APPROACH 2: HIES AND HIE NETWORKS
As mentioned above, the first HIEs were geographically based, i.e. groups of providers from a given region or geography would come together and agree on how to share their data. They were frequently sponsored by either the providers themselves or by state governments. These HIEs had to develop everything from scratch, including decisions on how to share data, what data to share, or how to match patients between providers.
For patients, this type of integration still (somewhat) excludes them. While their data is shared by the various health providers, they themselves are still required to log into multiple provider EMRs in order to get access to their data.
For third-party software vendors, this approach still requires them to integrate with each EMR vendor in order to connect to patient data (see Approach 1).
The solution for many software providers is to connect to an interoperability framework like Carequality, which gives software “implementers” a standard way of communicating with each other. While utilising HL7, it goes beyond that in providing software vendors with a way of actually exchanging the data itself, without having to resort to point-to-point connections.
When Carequality is combined with the CommonWell Health Alliance, which provides a connection between software vendors and not just the definition of that connection, health software vendors are enabled to have their software interoperate and exchange data with each other.

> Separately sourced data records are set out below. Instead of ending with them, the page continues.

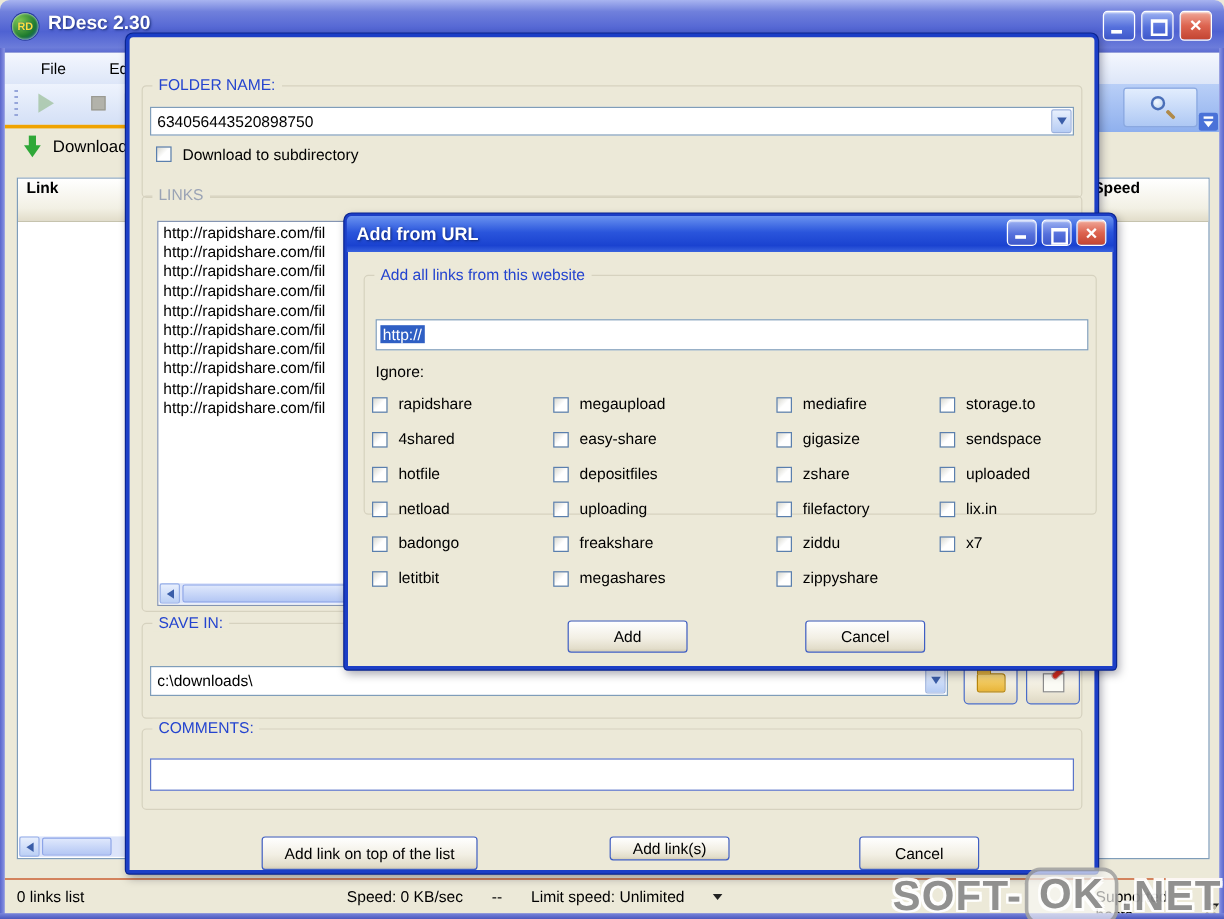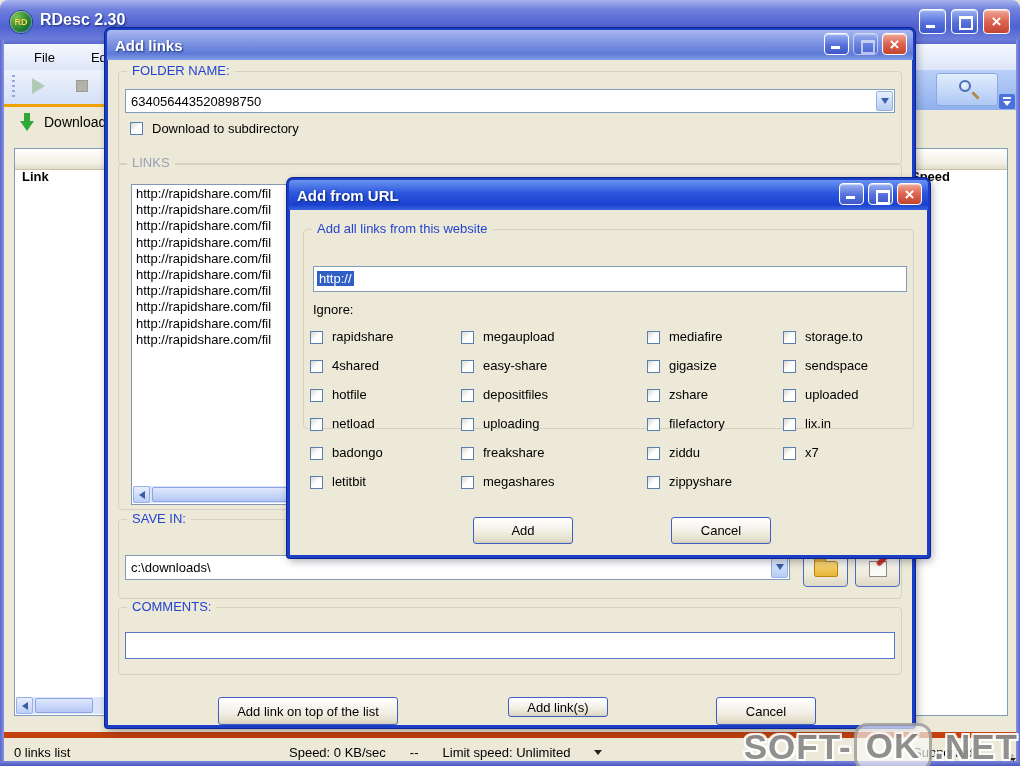--- a/index.html
+++ b/index.html
@@ -63,33 +63,33 @@
   
   .download-tab{position:absolute;left:20px;top:112px;display:flex;align-items:center;gap:10px;}
   .dl-arrow{position:relative;width:14px;height:20px;}
   .dl-arrow .stem{position:absolute;left:4px;top:1px;width:6px;height:9px;background:var(--green-arrow,#2fa838);}
   .dl-arrow .head{position:absolute;left:0;top:9px;width:0;height:0;
     border-top:10px solid var(--green-arrow,#2fa838);border-left:7px solid transparent;border-right:7px solid transparent;}
   .download-label{font-size:14px;}
   .list-pane{position:absolute;top:148px;height:568px;background:#fff;border:1px solid var(--list-border,#7f9db9);}
   .pane-left{left:14px;width:92px;}
   .pane-right{left:903px;width:105px;}
-  .col-header{height:15px;background:linear-gradient(180deg,#ffffff,#f2f0e4 70%,#e2ddca);
-    border-bottom:1px solid #c6c3ae;padding:20px 7px 0;font-size:13px;font-weight:bold;}
+  .col-header{height:36px;background:linear-gradient(180deg,#ffffff,#f2f0e4 70%,#e2ddca);
+    border-bottom:1px solid #c6c3ae;padding:0 7px 0;font-size:13px;font-weight:bold;}
   .hscroll{position:absolute;left:1px;right:1px;bottom:1px;height:17px;background:var(--scroll-track,#dce4fa);display:flex;}
   .scroll-arrow{width:17px;height:17px;border:1px solid #98b0e8;border-radius:2px;flex:0 0 auto;
     background:linear-gradient(180deg,#e8effd,#bcd0f5);position:relative;}
   .scroll-arrow::after{content:"";position:absolute;left:5px;top:4px;width:0;height:0;
     border-right:6px solid #3a5da8;border-top:4px solid transparent;border-bottom:4px solid transparent;}
   .scroll-thumb{height:15px;margin:1px 0 0 2px;border:1px solid #8ca4e8;border-radius:2px;
     background:linear-gradient(180deg,#dfe8fc,#b4c7f4);}
 
   
   .statusbar{position:absolute;left:4px;right:4px;top:732px;height:35px;background:var(--client-beige,#ece9d8);
-    border-top:6px solid #c2410c;font-size:13px;}
+    border-top:1px solid #c2410c;font-size:13px;}
   .sb-left{position:absolute;left:10px;top:7px;}
   .sb-mid{position:absolute;left:285px;top:7px;display:flex;align-items:center;gap:24px;}
   .sb-right{position:absolute;left:868px;top:7px;display:flex;align-items:center;gap:6px;margin-left:41px;}
   .drop-tri{width:0;height:0;border-top:5px solid #222;border-left:4px solid transparent;border-right:4px solid transparent;display:inline-block;}
   .size-grip{position:absolute;right:2px;bottom:3px;width:14px;height:14px;
     background:
       radial-gradient(circle at 12px 12px,#b8b4a4 1.5px,transparent 2px),
       radial-gradient(circle at 12px 6px,#b8b4a4 1.5px,transparent 2px),
       radial-gradient(circle at 6px 12px,#b8b4a4 1.5px,transparent 2px);}
 
@@ -236,28 +236,20 @@
       <span class="drop-tri" data-interactable="true"></span>
     </span>
     <span class="size-grip" data-interactable="true"></span>
   </div>
 
   <div class="win-border wb-left" data-interactable="false"></div>
   <div class="win-border wb-right" data-interactable="false"></div>
   <div class="win-border wb-bottom" data-interactable="false"></div>
 
   <div class="dialog" id="addlinks" data-interactable="false">
-    <div class="dlg-titlebar" data-interactable="true">
-      <span class="dlg-title" data-interactable="false">Add links</span>
-      <div class="dlg-btns" data-interactable="false">
-        <div class="tbtn small min" data-interactable="true"></div>
-        <div class="tbtn small max dim" data-interactable="false"></div>
-        <div class="tbtn small close" data-interactable="true"></div>
-      </div>
-    </div>
 
     <div class="group al-folder-group" data-interactable="false">
       <span class="legend" data-interactable="false">FOLDER NAME:</span>
     </div>
     <div class="xp-combo al-folder-combo" data-interactable="true">
       <span class="combo-text" data-interactable="false">634056443520898750</span>
       <span class="combo-btn" data-interactable="true"></span>
     </div>
     <label class="al-subdir" data-interactable="true">
       <span class="xp-checkbox" data-interactable="true"></span>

APPROACH 3: POINT-TO-POINT INTEGRATION
Similar to the first approach, this one requires health software providers to reach out to each organisation they want to integrate with and negotiate access to their data using HL7 and/or FHIR. However, instead of reaching out to the EMR vendors, this approach requires negotiating with each healthcare provider about getting access to their EMR.

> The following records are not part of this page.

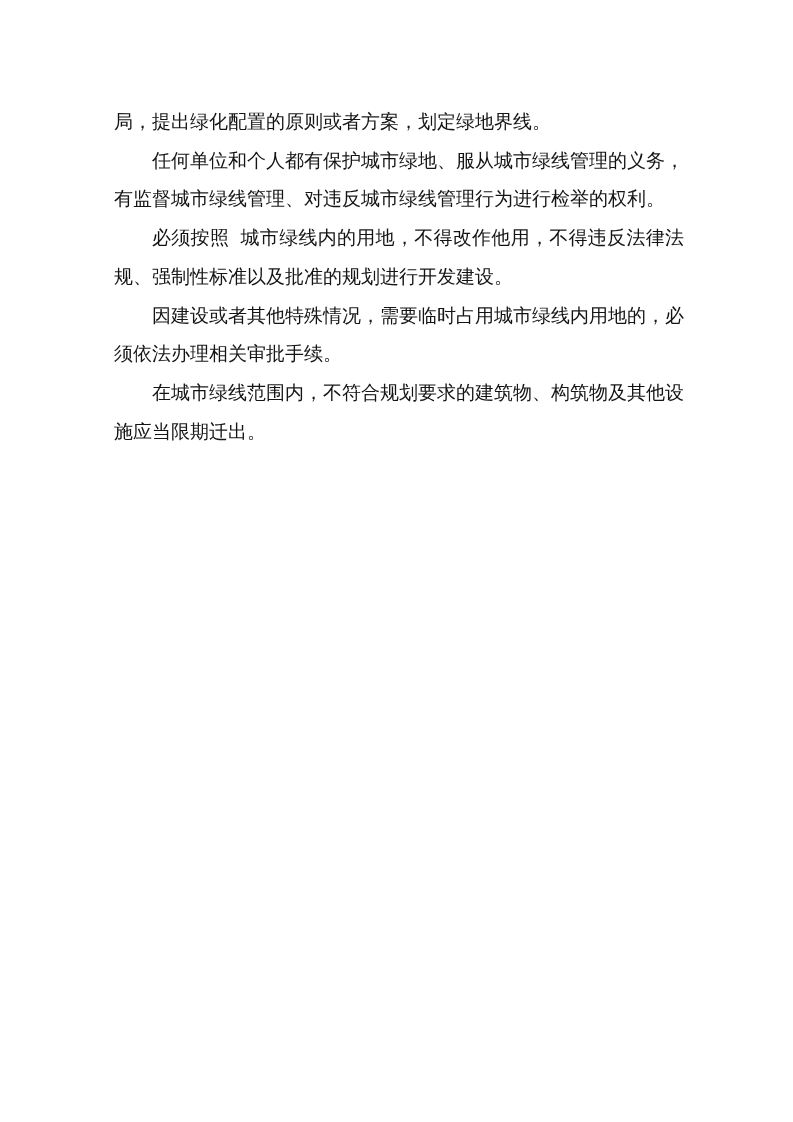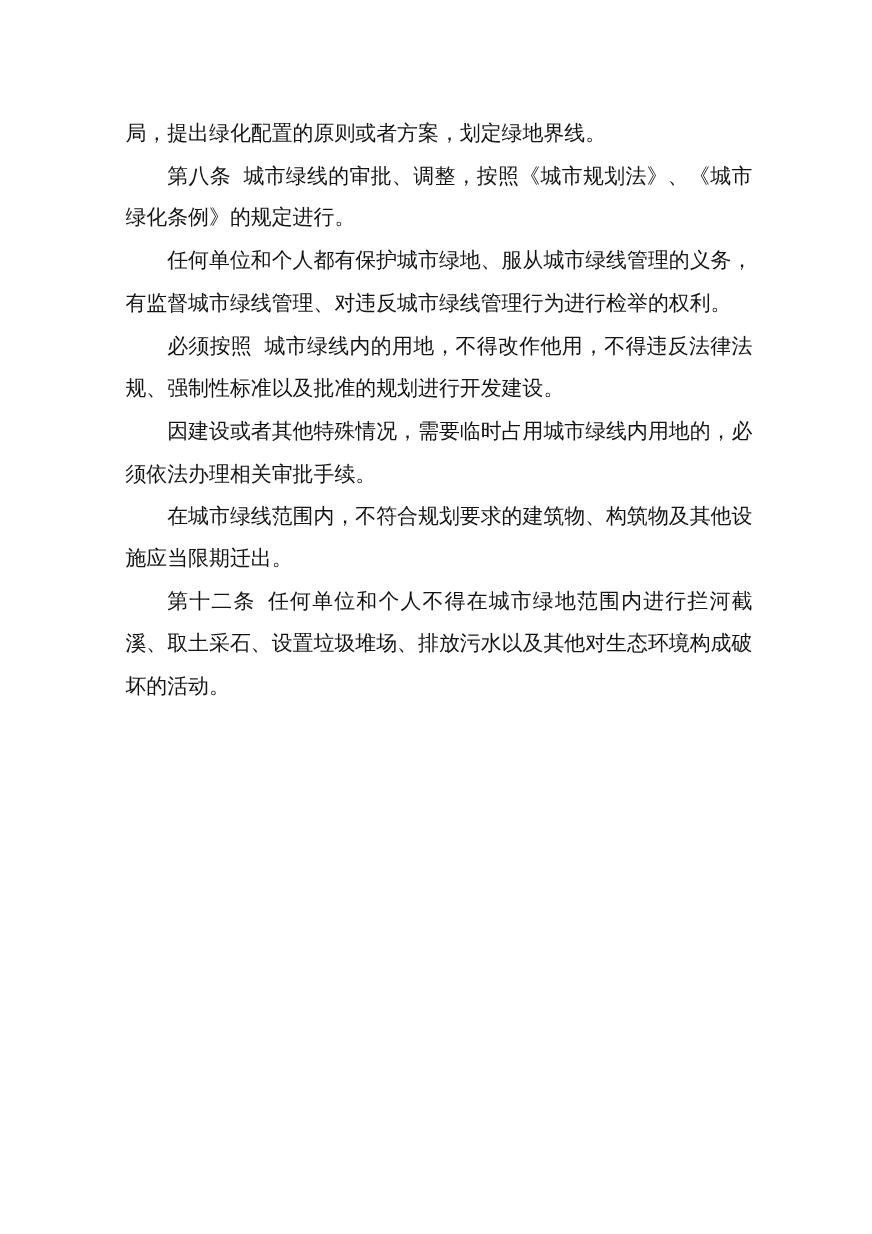--- a/index.html
+++ b/index.html
@@ -49,31 +49,29 @@
   }
 </style>
 </head>
 <body>
 
 <div class="page">
   <div class="text-block">
 
     <p class="para continuation"><span class="art-label"></span><span>局，提出绿化配置的原则或者方案，划定绿地界线。</span></p>
 
-    <p class="para"><span class="art-label">第八条</span><span>城市绿线的审批、调整，按照《城市规划法》、《城市绿化条例》的规定进行。</span></p>
 
 
     <p class="para"><span class="art-label"></span><span>任何单位和个人都有保护城市绿地、服从城市绿线管理的义务，有监督城市绿线管理、对违反城市绿线管理行为进行检举的权利。</span></p>
 
 
     <p class="para"><span class="art-label">必须按照</span><span>城市绿线内的用地，不得改作他用，不得违反法律法规、强制性标准以及批准的规划进行开发建设。</span></p>
 
 
     <p class="para"><span class="art-label"></span><span>因建设或者其他特殊情况，需要临时占用城市绿线内用地的，必须依法办理相关审批手续。</span></p>
 
     <p class="para"><span class="art-label"></span><span>在城市绿线范围内，不符合规划要求的建筑物、构筑物及其他设施应当限期迁出。</span></p>
 
-    <p class="para"><span class="art-label">第十二条</span><span>任何单位和个人不得在城市绿地范围内进行拦河截溪、取土采石、设置垃圾堆场、排放污水以及其他对生态环境构成破坏的活动。</span></p>
 
 
 
   </div>
 </div>
 
 </body></html>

An example of this can be seen in the approach of major personal health record (PHR) vendors. By using HL7 CCD (Continuity of Care Document), PHRs can download the data from the EMR and present it to the patient.
This is a useful and convenient solution for patients, as they now have one place to find all their relevant health data. For the implementing software company, the disadvantage is that they not only need to know where to get the data from each vendor’s software, but they also have to reach out to individual health systems in order to gain access to their data. While the mechanisms for doing this have been standardised, agreements with each provider still need to be found.
Even though we live in an age where data exchange has become ubiquitous, data interchange in the healthcare sector still proves to be a challenge. To add immense value, health software companies must look not only at the best technical ways to transmit health information but should also consider the best and most comfortable solution for their end users: patients, doctors and medical professionals in hospitals and other institutions.